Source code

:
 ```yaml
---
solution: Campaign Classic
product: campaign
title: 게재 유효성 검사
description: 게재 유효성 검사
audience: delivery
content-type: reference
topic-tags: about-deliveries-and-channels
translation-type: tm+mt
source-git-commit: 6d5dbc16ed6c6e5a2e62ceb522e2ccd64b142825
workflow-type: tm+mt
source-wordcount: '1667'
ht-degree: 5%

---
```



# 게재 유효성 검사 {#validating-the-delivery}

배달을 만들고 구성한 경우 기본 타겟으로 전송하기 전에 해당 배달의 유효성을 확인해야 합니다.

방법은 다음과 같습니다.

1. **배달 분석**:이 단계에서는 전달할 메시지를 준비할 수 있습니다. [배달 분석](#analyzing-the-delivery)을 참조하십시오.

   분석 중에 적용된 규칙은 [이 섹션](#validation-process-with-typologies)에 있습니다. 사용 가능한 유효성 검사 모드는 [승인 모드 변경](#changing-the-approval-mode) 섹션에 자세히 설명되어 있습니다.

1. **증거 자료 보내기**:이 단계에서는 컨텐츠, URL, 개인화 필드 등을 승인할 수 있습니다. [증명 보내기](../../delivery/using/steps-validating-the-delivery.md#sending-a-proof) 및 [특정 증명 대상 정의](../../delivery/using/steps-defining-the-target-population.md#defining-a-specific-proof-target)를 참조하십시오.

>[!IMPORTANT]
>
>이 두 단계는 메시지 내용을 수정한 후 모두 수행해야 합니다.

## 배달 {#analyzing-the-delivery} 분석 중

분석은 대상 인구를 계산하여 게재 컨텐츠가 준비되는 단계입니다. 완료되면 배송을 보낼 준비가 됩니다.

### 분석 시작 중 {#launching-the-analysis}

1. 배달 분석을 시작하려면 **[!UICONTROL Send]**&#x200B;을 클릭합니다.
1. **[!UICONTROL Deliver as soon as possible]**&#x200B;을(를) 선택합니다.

TASK DETAILS: Return the lines of the records that include the string "type".

SOLUTION FOR THIS EXERCISE:
content-type: reference
translation-type: tm+mt
workflow-type: tm+mt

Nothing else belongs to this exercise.